▶ _EXERCISE MATERIAL_:

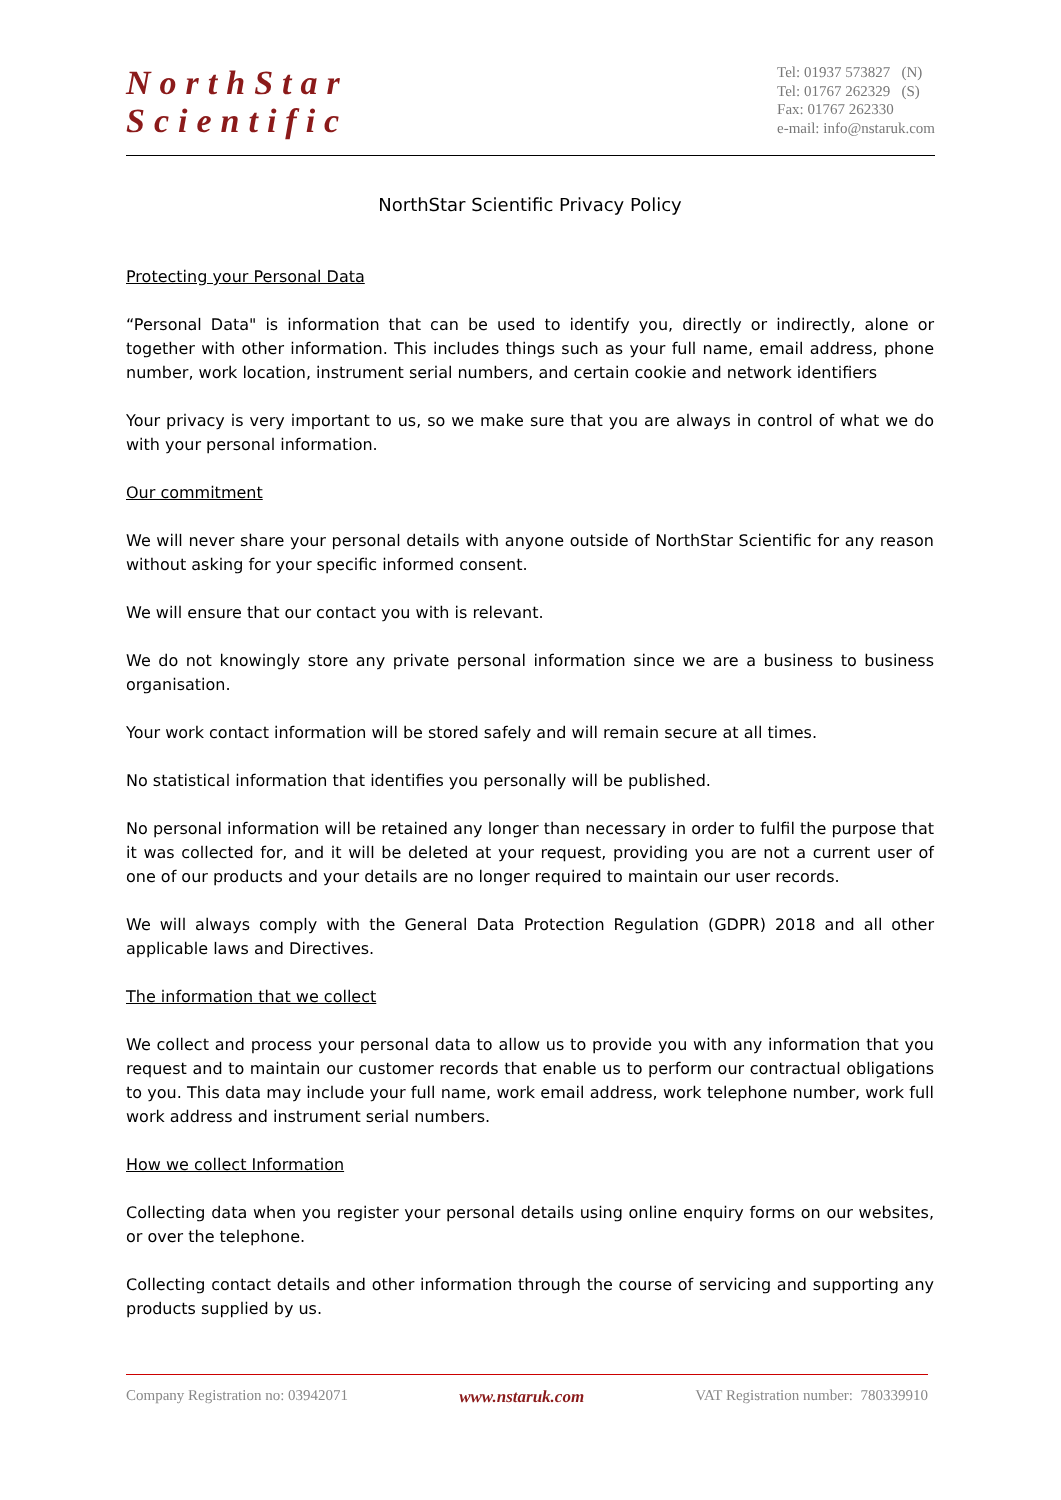NorthStar
Scientific
Tel: 01937 573827 (N)
Tel: 01767 262329 (S)
Fax: 01767 262330
e-mail: info@nstaruk.com
NorthStar Scientific Privacy Policy
Protecting your Personal Data
“Personal Data" is information that can be used to identify you, directly or indirectly, alone or together with other information. This includes things such as your full name, email address, phone number, work location, instrument serial numbers, and certain cookie and network identifiers
Your privacy is very important to us, so we make sure that you are always in control of what we do with your personal information.
Our commitment
We will never share your personal details with anyone outside of NorthStar Scientific for any reason without asking for your specific informed consent.
We will ensure that our contact you with is relevant.
We do not knowingly store any private personal information since we are a business to business organisation.
Your work contact information will be stored safely and will remain secure at all times.
No statistical information that identifies you personally will be published.
No personal information will be retained any longer than necessary in order to fulfil the purpose that it was collected for, and it will be deleted at your request, providing you are not a current user of one of our products and your details are no longer required to maintain our user records.
We will always comply with the General Data Protection Regulation (GDPR) 2018 and all other applicable laws and Directives.
The information that we collect
We collect and process your personal data to allow us to provide you with any information that you request and to maintain our customer records that enable us to perform our contractual obligations to you. This data may include your full name, work email address, work telephone number, work full work address and instrument serial numbers.
How we collect Information
Collecting data when you register your personal details using online enquiry forms on our websites, or over the telephone.
Collecting contact details and other information through the course of servicing and supporting any products supplied by us.
Company Registration no: 03942071 www.nstaruk.com VAT Registration number: 780339910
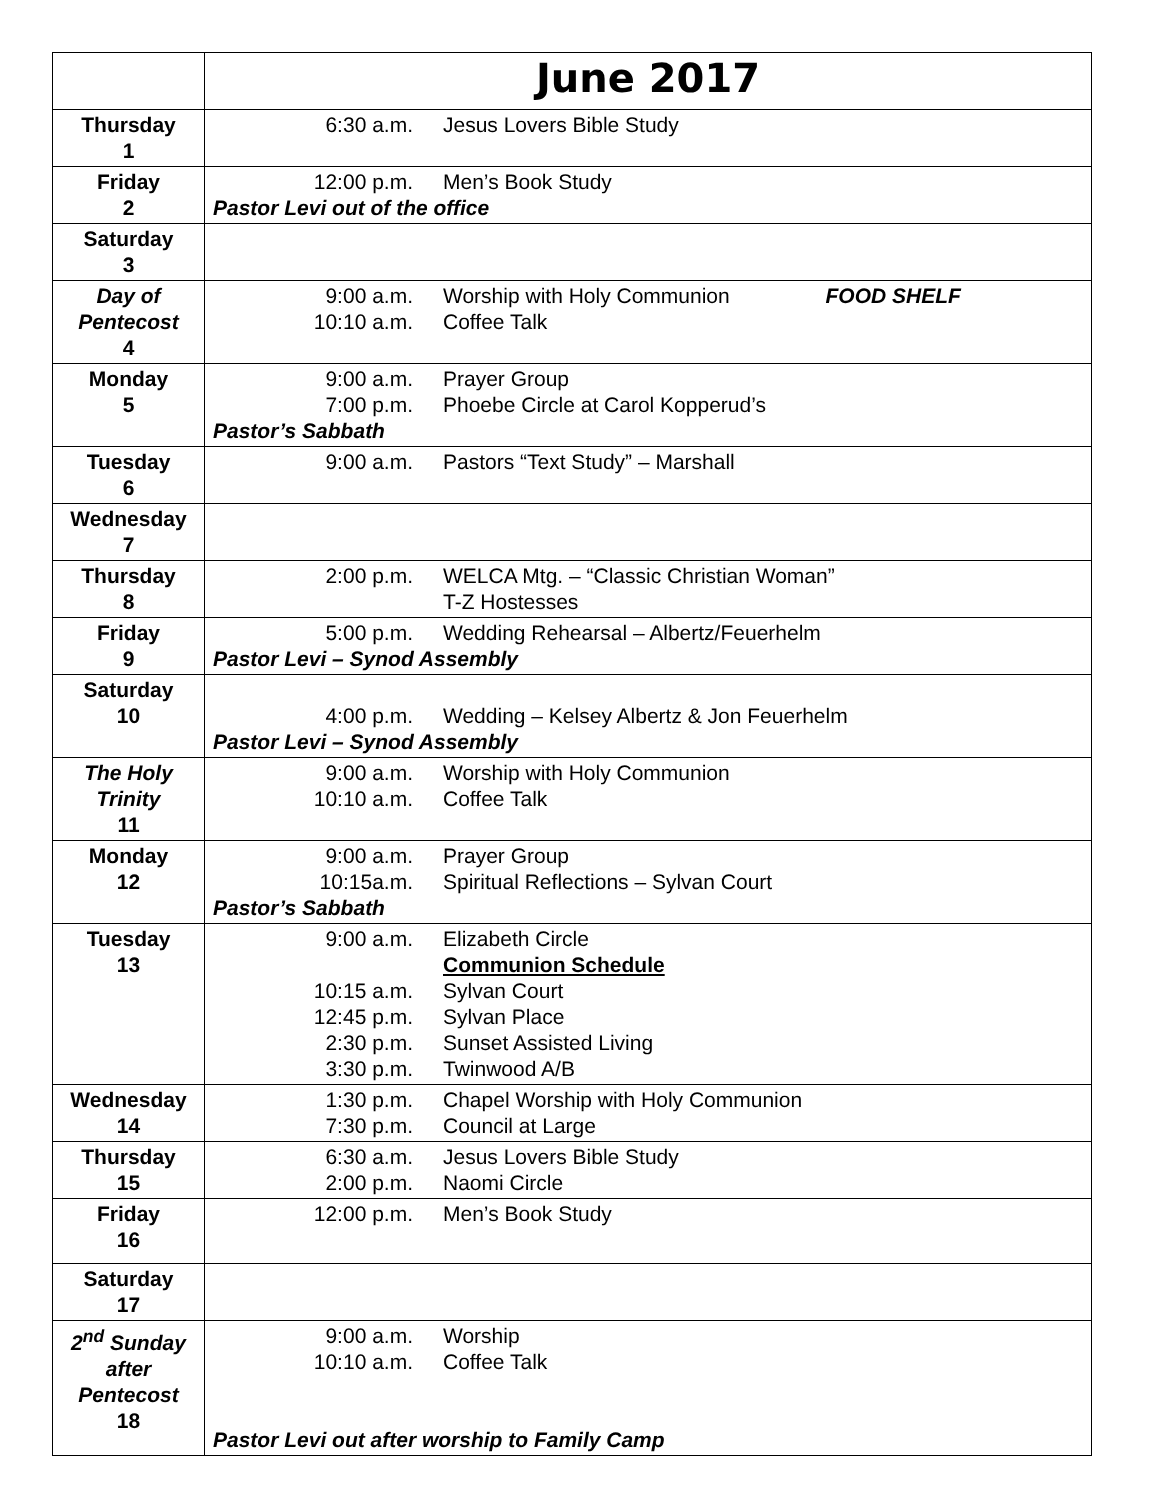| | June 2017 |
| Thursday 1 | 6:30 a.m. Jesus Lovers Bible Study |
| Friday 2 | 12:00 p.m. Men’s Book Study Pastor Levi out of the office |
| Saturday 3 | |
| Day of Pentecost 4 | 9:00 a.m. Worship with Holy Communion FOOD SHELF 10:10 a.m. Coffee Talk |
| Monday 5 | 9:00 a.m. Prayer Group 7:00 p.m. Phoebe Circle at Carol Kopperud’s Pastor’s Sabbath |
| Tuesday 6 | 9:00 a.m. Pastors “Text Study” – Marshall |
| Wednesday 7 | |
| Thursday 8 | 2:00 p.m. WELCA Mtg. – “Classic Christian Woman” T-Z Hostesses |
| Friday 9 | 5:00 p.m. Wedding Rehearsal – Albertz/Feuerhelm Pastor Levi – Synod Assembly |
| Saturday 10 | 4:00 p.m. Wedding – Kelsey Albertz & Jon Feuerhelm Pastor Levi – Synod Assembly |
| The Holy Trinity 11 | 9:00 a.m. Worship with Holy Communion 10:10 a.m. Coffee Talk |
| Monday 12 | 9:00 a.m. Prayer Group 10:15a.m. Spiritual Reflections – Sylvan Court Pastor’s Sabbath |
| Tuesday 13 | 9:00 a.m. Elizabeth Circle Communion Schedule 10:15 a.m. Sylvan Court 12:45 p.m. Sylvan Place 2:30 p.m. Sunset Assisted Living 3:30 p.m. Twinwood A/B |
| Wednesday 14 | 1:30 p.m. Chapel Worship with Holy Communion 7:30 p.m. Council at Large |
| Thursday 15 | 6:30 a.m. Jesus Lovers Bible Study 2:00 p.m. Naomi Circle |
| Friday 16 | 12:00 p.m. Men’s Book Study |
| Saturday 17 | |
| 2<sup>nd</sup> Sunday after Pentecost 18 | 9:00 a.m. Worship 10:10 a.m. Coffee Talk Pastor Levi out after worship to Family Camp |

▶ _ACTION ITEM_:
Leave the pictures behind and transcribe every record above exactly.

▶ _RESPONSE FOR THIS EXERCISE_:
NorthStar
Scientific
Tel: 01937 573827 (N)
Tel: 01767 262329 (S)
Fax: 01767 262330
e-mail: info@nstaruk.com
NorthStar Scientific Privacy Policy
Protecting your Personal Data
“Personal Data" is information that can be used to identify you, directly or indirectly, alone or together with other information. This includes things such as your full name, email address, phone number, work location, instrument serial numbers, and certain cookie and network identifiers
Your privacy is very important to us, so we make sure that you are always in control of what we do with your personal information.
Our commitment
We will never share your personal details with anyone outside of NorthStar Scientific for any reason without asking for your specific informed consent.
We will ensure that our contact you with is relevant.
We do not knowingly store any private personal information since we are a business to business organisation.
Your work contact information will be stored safely and will remain secure at all times.
No statistical information that identifies you personally will be published.
No personal information will be retained any longer than necessary in order to fulfil the purpose that it was collected for, and it will be deleted at your request, providing you are not a current user of one of our products and your details are no longer required to maintain our user records.
We will always comply with the General Data Protection Regulation (GDPR) 2018 and all other applicable laws and Directives.
The information that we collect
We collect and process your personal data to allow us to provide you with any information that you request and to maintain our customer records that enable us to perform our contractual obligations to you. This data may include your full name, work email address, work telephone number, work full work address and instrument serial numbers.
How we collect Information
Collecting data when you register your personal details using online enquiry forms on our websites, or over the telephone.
Collecting contact details and other information through the course of servicing and supporting any products supplied by us.
Company Registration no: 03942071 www.nstaruk.com VAT Registration number: 780339910
| | June 2017 |
| Thursday 1 | 6:30 a.m. Jesus Lovers Bible Study |
| Friday 2 | 12:00 p.m. Men’s Book Study Pastor Levi out of the office |
| Saturday 3 | |
| Day of Pentecost 4 | 9:00 a.m. Worship with Holy Communion FOOD SHELF 10:10 a.m. Coffee Talk |
| Monday 5 | 9:00 a.m. Prayer Group 7:00 p.m. Phoebe Circle at Carol Kopperud’s Pastor’s Sabbath |
| Tuesday 6 | 9:00 a.m. Pastors “Text Study” – Marshall |
| Wednesday 7 | |
| Thursday 8 | 2:00 p.m. WELCA Mtg. – “Classic Christian Woman” T-Z Hostesses |
| Friday 9 | 5:00 p.m. Wedding Rehearsal – Albertz/Feuerhelm Pastor Levi – Synod Assembly |
| Saturday 10 | 4:00 p.m. Wedding – Kelsey Albertz & Jon Feuerhelm Pastor Levi – Synod Assembly |
| The Holy Trinity 11 | 9:00 a.m. Worship with Holy Communion 10:10 a.m. Coffee Talk |
| Monday 12 | 9:00 a.m. Prayer Group 10:15a.m. Spiritual Reflections – Sylvan Court Pastor’s Sabbath |
| Tuesday 13 | 9:00 a.m. Elizabeth Circle Communion Schedule 10:15 a.m. Sylvan Court 12:45 p.m. Sylvan Place 2:30 p.m. Sunset Assisted Living 3:30 p.m. Twinwood A/B |
| Wednesday 14 | 1:30 p.m. Chapel Worship with Holy Communion 7:30 p.m. Council at Large |
| Thursday 15 | 6:30 a.m. Jesus Lovers Bible Study 2:00 p.m. Naomi Circle |
| Friday 16 | 12:00 p.m. Men’s Book Study |
| Saturday 17 | |
| 2<sup>nd</sup> Sunday after Pentecost 18 | 9:00 a.m. Worship 10:10 a.m. Coffee Talk Pastor Levi out after worship to Family Camp |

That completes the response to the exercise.